Directions for this task
Pictures aside, return every line below exactly as written.

[Images with keypoint coordinates]
* * * * * * * * *
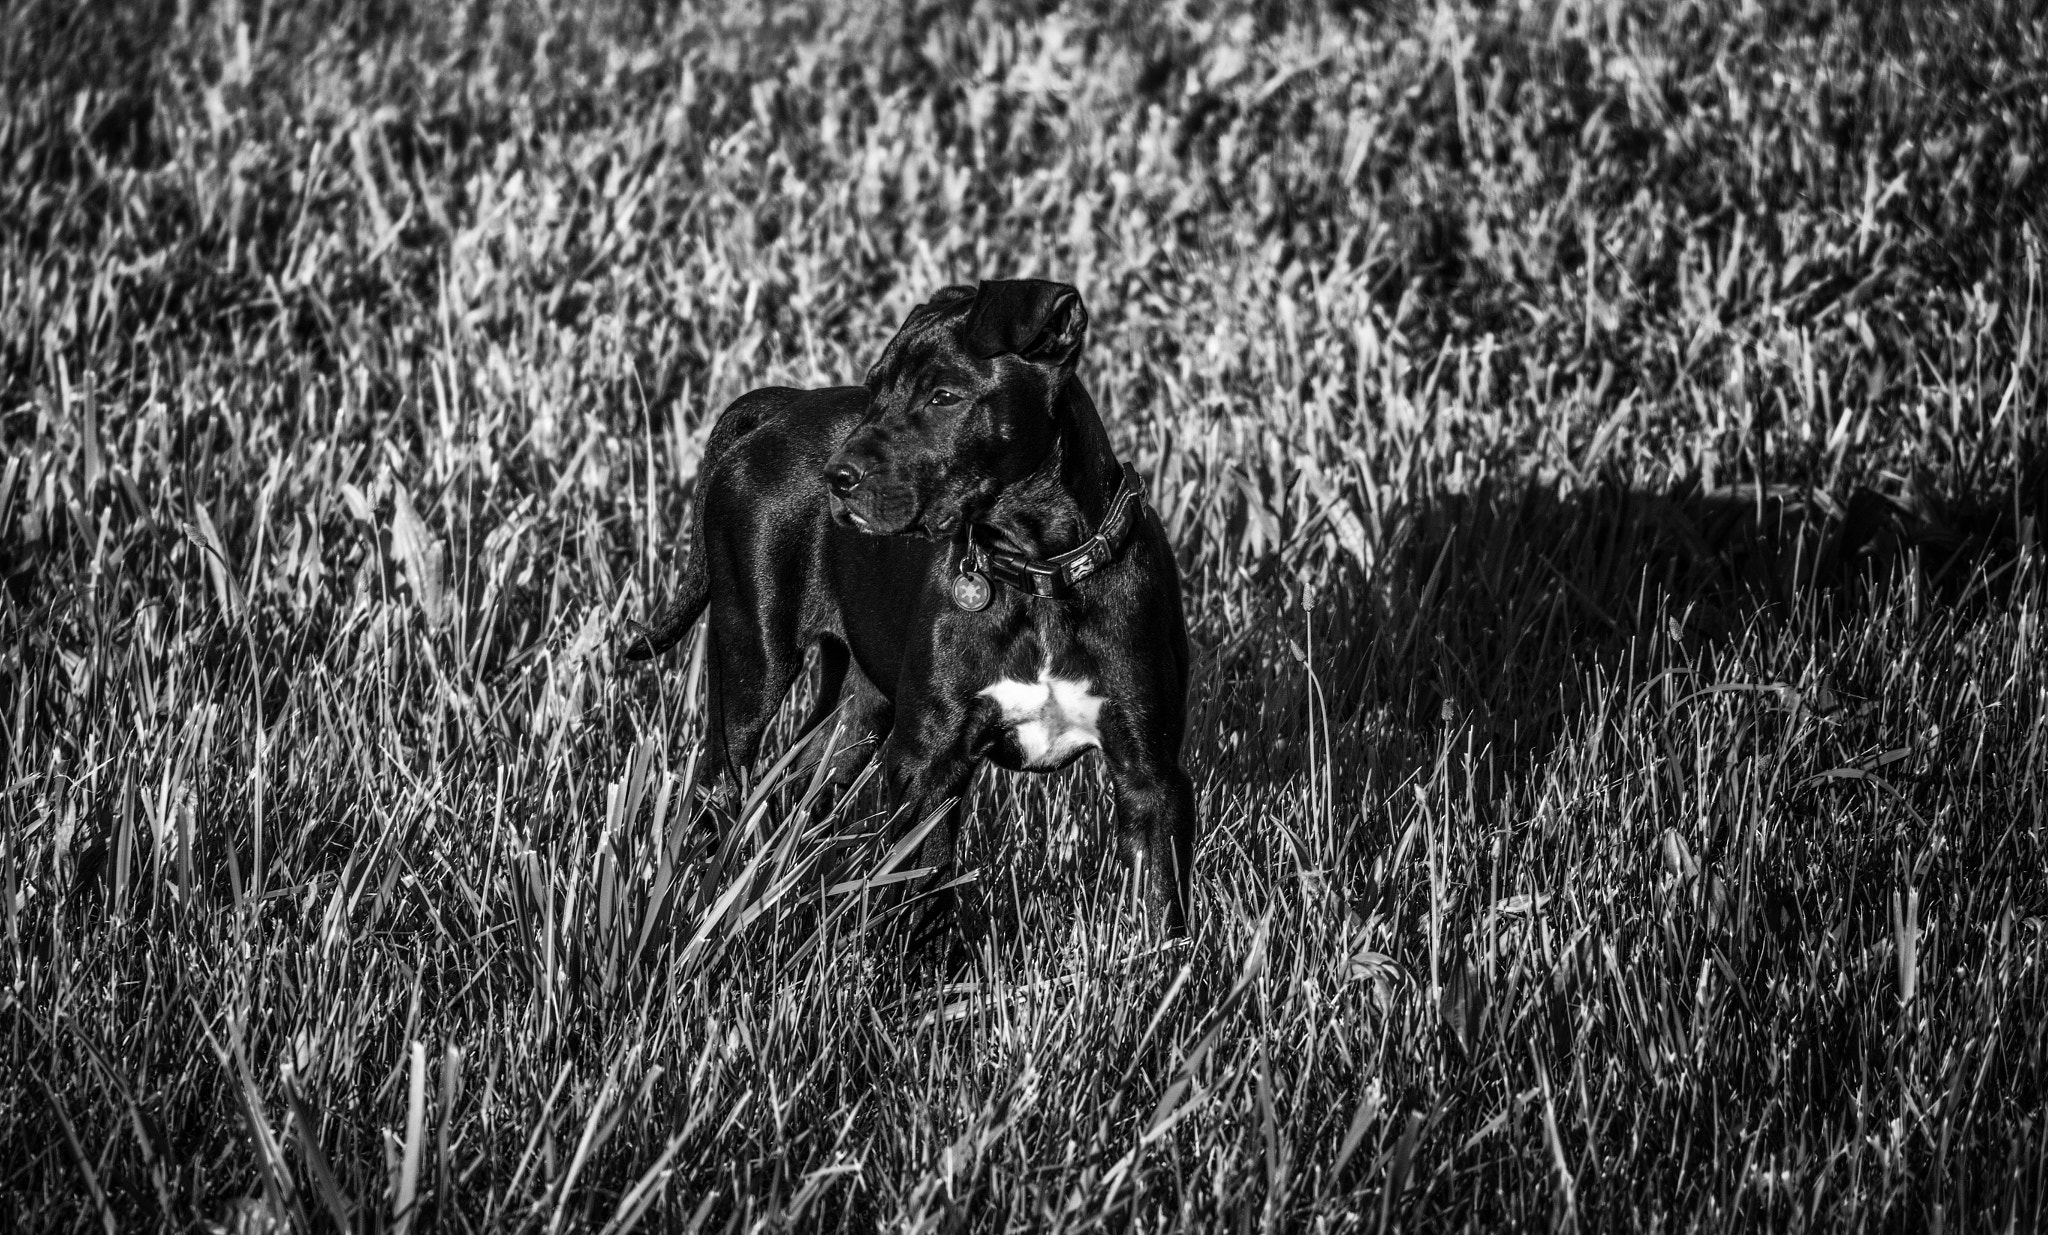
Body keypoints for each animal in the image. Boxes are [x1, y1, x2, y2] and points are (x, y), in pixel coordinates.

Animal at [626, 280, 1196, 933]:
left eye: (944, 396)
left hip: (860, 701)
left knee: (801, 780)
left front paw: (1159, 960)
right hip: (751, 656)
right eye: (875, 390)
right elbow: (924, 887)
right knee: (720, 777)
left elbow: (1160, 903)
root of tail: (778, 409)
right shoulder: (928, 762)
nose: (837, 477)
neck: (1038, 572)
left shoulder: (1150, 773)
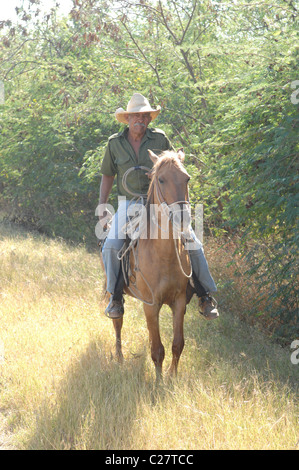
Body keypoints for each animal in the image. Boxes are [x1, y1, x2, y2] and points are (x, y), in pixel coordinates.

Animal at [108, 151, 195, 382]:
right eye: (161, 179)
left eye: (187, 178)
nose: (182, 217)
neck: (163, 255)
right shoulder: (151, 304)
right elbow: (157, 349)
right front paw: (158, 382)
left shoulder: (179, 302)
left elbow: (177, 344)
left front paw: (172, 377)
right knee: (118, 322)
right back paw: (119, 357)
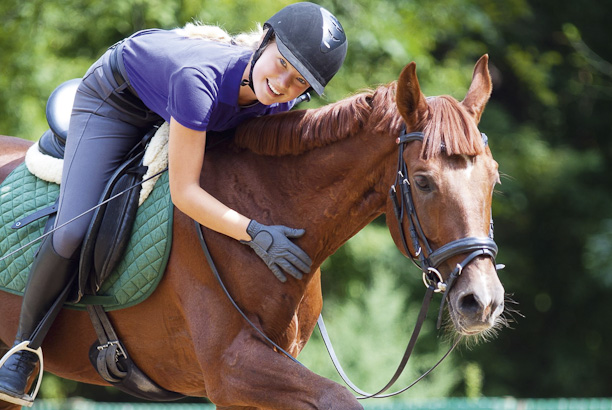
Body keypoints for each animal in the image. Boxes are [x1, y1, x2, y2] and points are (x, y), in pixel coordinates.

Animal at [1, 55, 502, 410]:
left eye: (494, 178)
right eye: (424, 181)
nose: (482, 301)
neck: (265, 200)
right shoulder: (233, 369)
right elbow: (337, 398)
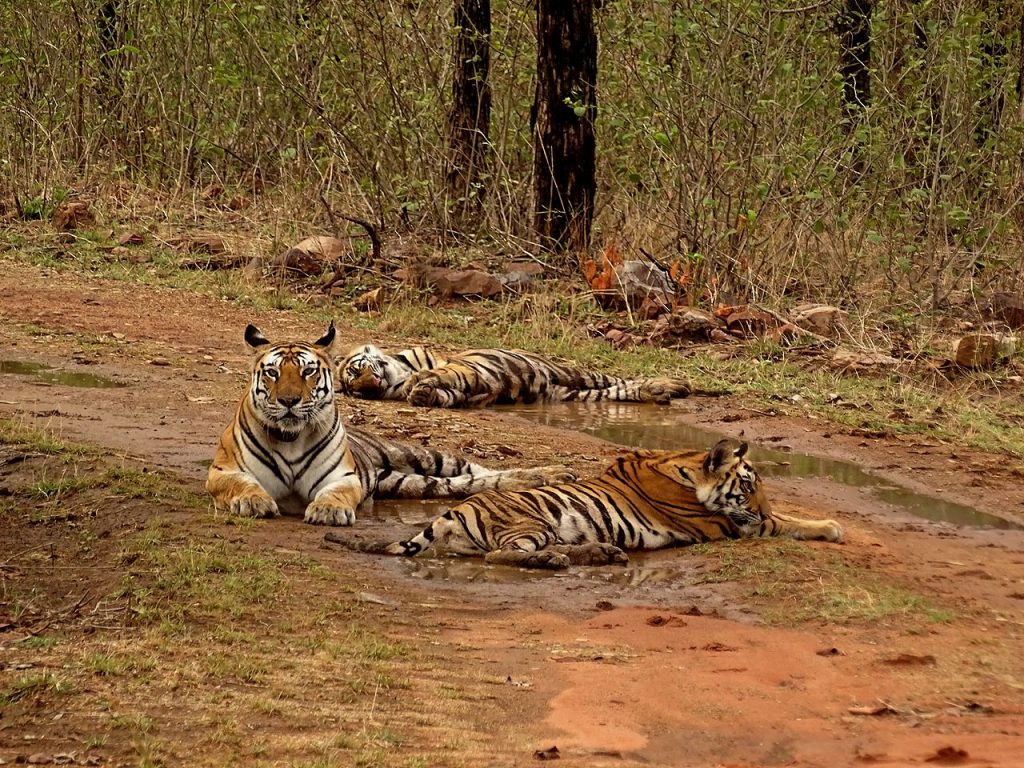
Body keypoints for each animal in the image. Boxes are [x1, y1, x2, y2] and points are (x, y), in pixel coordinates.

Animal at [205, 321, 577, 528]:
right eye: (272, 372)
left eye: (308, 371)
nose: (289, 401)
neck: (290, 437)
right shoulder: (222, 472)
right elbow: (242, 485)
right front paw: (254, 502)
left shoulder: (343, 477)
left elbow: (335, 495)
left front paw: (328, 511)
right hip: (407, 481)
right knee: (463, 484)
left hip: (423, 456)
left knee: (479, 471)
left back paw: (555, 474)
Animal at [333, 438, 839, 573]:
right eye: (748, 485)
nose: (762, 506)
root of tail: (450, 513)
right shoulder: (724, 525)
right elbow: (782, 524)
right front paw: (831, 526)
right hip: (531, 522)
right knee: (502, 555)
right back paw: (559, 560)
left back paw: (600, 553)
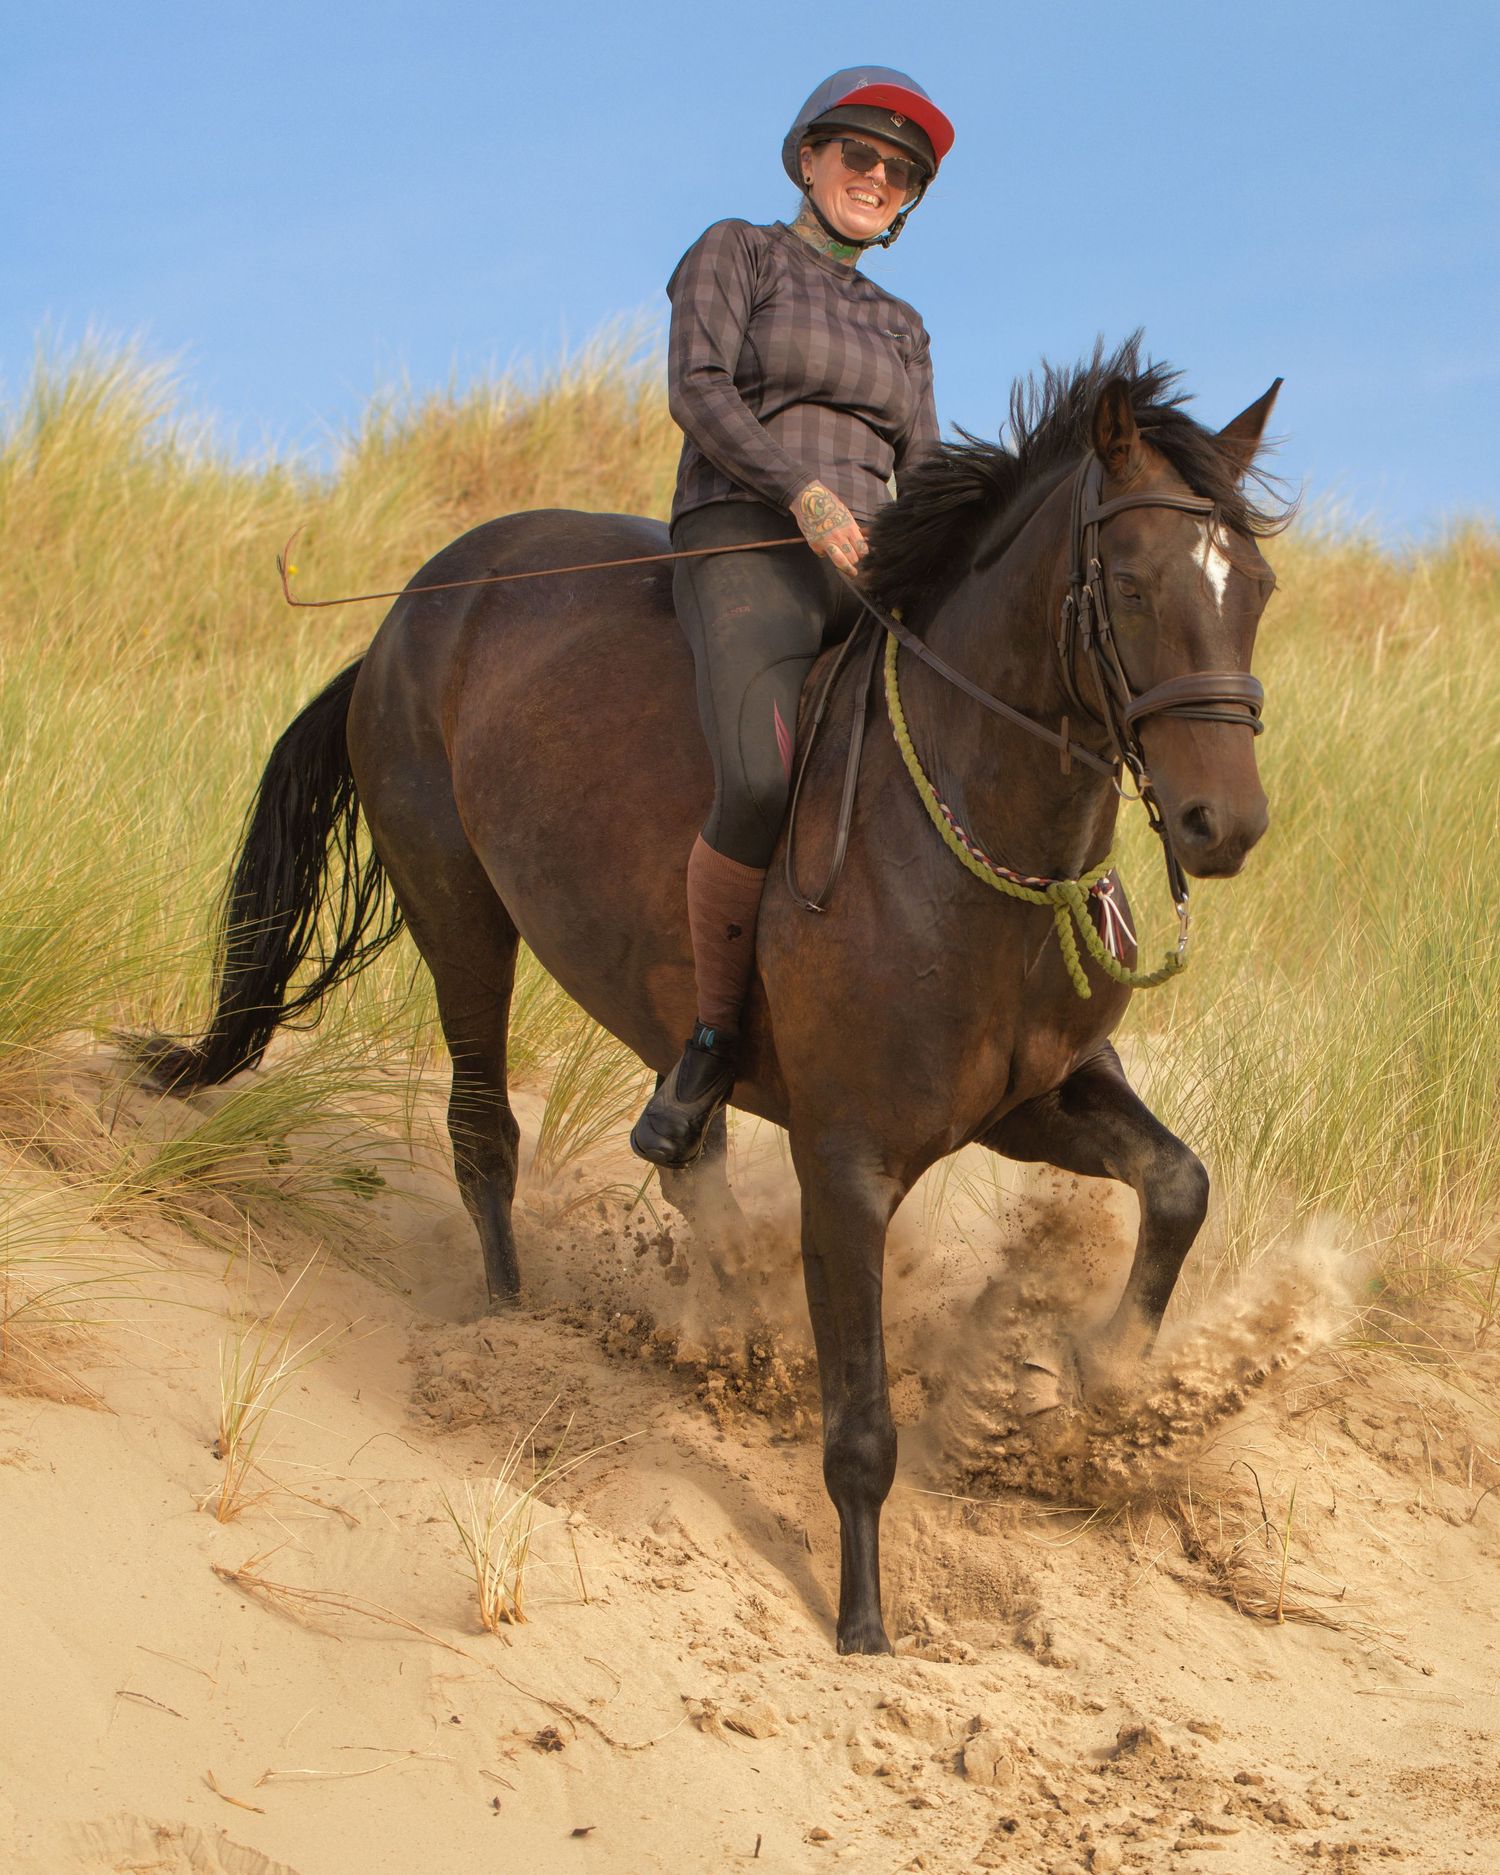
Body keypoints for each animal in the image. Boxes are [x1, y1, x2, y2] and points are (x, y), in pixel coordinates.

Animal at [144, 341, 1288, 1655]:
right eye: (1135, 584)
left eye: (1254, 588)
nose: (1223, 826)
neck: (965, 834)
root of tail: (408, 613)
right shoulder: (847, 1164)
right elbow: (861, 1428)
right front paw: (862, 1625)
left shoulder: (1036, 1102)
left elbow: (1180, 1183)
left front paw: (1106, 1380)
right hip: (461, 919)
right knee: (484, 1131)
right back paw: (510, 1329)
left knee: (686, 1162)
* * * * * * * * *
Result for this exercise
Body keypoints for each animal in the image. Boxes are [x1, y1, x2, y2] and points are (x, y), in pixel coordinates.

Animal at [626, 280, 1196, 933]:
left eye: (944, 396)
left hip: (860, 701)
left knee: (801, 780)
left front paw: (1159, 960)
right hip: (751, 656)
right eye: (875, 390)
right elbow: (924, 887)
right knee: (720, 777)
left elbow: (1160, 903)
root of tail: (778, 409)
right shoulder: (928, 762)
nose: (837, 477)
neck: (1038, 572)
left shoulder: (1150, 773)
Body keypoints for each animal in the image. Boxes are [x1, y1, x2, y2] and points are (x, y), in pixel coordinates.

Animal at [108, 151, 195, 382]:
right eye: (161, 179)
left eye: (187, 178)
nose: (182, 217)
neck: (163, 255)
right shoulder: (151, 304)
right elbow: (157, 349)
right front paw: (158, 382)
left shoulder: (179, 302)
left elbow: (177, 344)
left front paw: (172, 377)
right knee: (118, 322)
right back paw: (119, 357)
Body keypoints for each animal in the image. Boxes are [x1, y1, x2, y2] and points are (x, y), in pixel coordinates.

Animal at [1, 55, 502, 410]:
left eye: (494, 178)
right eye: (424, 181)
nose: (482, 301)
neck: (265, 200)
right shoulder: (233, 369)
right elbow: (337, 398)
Body keypoints for each animal in the image. Boxes are [x1, y1, x2, y2] and points are (x, y), in pixel coordinates.

Animal at [205, 321, 577, 528]:
right eye: (272, 372)
left eye: (308, 371)
nose: (289, 401)
neck: (290, 437)
right shoulder: (222, 472)
right elbow: (242, 485)
right front paw: (254, 502)
left shoulder: (343, 477)
left elbow: (335, 495)
left front paw: (328, 511)
right hip: (407, 481)
right knee: (463, 484)
left hip: (423, 456)
left knee: (479, 471)
left back paw: (555, 474)
Animal at [333, 438, 839, 573]:
right eye: (748, 485)
nose: (762, 506)
root of tail: (450, 513)
right shoulder: (724, 525)
right elbow: (782, 524)
right front paw: (831, 526)
right hip: (531, 522)
right knee: (502, 555)
right back paw: (559, 560)
left back paw: (600, 553)
Body keypoints for each animal in the image. Boxes are [x1, y1, x2, y2] and points are (x, y), in pixel coordinates.

Animal at [144, 341, 1288, 1655]:
right eye: (1135, 584)
left eye: (1254, 588)
nose: (1223, 826)
neck: (965, 834)
root of tail: (408, 613)
right shoulder: (847, 1164)
right elbow: (861, 1428)
right front paw: (862, 1625)
left shoulder: (1036, 1102)
left elbow: (1180, 1183)
left front paw: (1106, 1380)
right hip: (461, 919)
right knee: (484, 1131)
right back paw: (510, 1329)
left knee: (686, 1162)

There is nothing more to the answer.